What you should do ▸ Which lines in the data contain the word "distance"? Please copy each of them.

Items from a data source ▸

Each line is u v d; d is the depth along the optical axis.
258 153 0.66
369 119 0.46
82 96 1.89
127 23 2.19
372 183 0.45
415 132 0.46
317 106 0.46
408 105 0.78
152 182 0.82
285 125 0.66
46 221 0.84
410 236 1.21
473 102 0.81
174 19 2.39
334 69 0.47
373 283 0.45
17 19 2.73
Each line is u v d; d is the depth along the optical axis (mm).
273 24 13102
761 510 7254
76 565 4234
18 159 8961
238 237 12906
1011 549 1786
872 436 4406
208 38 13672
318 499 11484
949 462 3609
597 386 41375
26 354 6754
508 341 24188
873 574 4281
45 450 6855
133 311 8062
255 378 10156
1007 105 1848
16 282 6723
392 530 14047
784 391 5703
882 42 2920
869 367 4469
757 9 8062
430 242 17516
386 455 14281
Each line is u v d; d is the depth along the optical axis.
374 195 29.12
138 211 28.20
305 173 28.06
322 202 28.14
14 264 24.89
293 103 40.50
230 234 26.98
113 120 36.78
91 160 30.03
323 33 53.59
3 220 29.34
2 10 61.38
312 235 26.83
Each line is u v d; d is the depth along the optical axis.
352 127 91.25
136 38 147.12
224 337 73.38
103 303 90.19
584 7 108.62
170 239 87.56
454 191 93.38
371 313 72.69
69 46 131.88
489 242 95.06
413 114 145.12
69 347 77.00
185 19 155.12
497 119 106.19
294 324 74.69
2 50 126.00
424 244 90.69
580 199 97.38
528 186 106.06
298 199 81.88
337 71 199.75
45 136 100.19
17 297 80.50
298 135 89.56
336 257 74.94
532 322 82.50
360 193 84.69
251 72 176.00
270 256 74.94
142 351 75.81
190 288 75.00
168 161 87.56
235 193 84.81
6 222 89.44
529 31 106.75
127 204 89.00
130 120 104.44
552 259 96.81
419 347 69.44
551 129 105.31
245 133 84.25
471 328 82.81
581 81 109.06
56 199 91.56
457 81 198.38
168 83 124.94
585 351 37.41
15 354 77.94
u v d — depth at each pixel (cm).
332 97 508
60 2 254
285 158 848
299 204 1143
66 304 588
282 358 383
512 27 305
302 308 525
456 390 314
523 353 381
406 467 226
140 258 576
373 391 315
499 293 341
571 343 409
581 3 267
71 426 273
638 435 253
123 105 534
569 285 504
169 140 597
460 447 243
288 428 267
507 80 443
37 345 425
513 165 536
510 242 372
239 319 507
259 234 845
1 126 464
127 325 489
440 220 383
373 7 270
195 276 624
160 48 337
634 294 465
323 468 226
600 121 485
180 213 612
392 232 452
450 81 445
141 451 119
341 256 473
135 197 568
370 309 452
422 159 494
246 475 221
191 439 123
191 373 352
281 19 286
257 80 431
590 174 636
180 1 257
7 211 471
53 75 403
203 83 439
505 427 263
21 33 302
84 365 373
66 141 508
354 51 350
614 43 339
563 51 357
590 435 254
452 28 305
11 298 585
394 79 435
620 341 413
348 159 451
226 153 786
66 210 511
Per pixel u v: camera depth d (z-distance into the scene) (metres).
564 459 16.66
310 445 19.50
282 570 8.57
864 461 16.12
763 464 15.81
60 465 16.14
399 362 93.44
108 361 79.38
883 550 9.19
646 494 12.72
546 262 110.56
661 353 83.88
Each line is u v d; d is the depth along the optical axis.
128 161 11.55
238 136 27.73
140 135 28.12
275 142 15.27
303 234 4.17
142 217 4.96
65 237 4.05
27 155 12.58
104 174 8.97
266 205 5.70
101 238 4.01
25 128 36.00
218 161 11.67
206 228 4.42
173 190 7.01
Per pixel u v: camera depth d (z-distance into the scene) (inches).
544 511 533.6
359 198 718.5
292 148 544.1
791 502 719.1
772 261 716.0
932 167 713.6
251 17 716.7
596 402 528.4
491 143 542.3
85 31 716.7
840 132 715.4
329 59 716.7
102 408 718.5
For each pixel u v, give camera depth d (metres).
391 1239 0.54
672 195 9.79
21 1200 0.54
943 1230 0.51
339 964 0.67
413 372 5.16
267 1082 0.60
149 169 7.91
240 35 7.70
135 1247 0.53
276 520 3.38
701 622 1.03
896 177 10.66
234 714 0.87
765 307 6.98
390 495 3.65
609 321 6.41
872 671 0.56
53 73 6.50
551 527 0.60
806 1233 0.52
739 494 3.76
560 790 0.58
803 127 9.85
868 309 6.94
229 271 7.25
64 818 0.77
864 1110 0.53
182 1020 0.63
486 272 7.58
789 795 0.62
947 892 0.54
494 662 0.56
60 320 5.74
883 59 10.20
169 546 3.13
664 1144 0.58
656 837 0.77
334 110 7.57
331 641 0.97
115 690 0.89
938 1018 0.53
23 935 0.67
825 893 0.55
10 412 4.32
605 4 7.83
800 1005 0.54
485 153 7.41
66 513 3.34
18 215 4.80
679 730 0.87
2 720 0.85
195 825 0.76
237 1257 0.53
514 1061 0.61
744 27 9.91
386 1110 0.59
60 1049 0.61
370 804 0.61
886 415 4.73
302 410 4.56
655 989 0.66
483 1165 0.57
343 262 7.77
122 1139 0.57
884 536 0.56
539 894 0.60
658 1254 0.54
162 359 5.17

Task result ▸
Per pixel u v: camera depth d (z-distance into the scene) (metres).
Per pixel u v: camera depth d (z-distance into the scene) (inches).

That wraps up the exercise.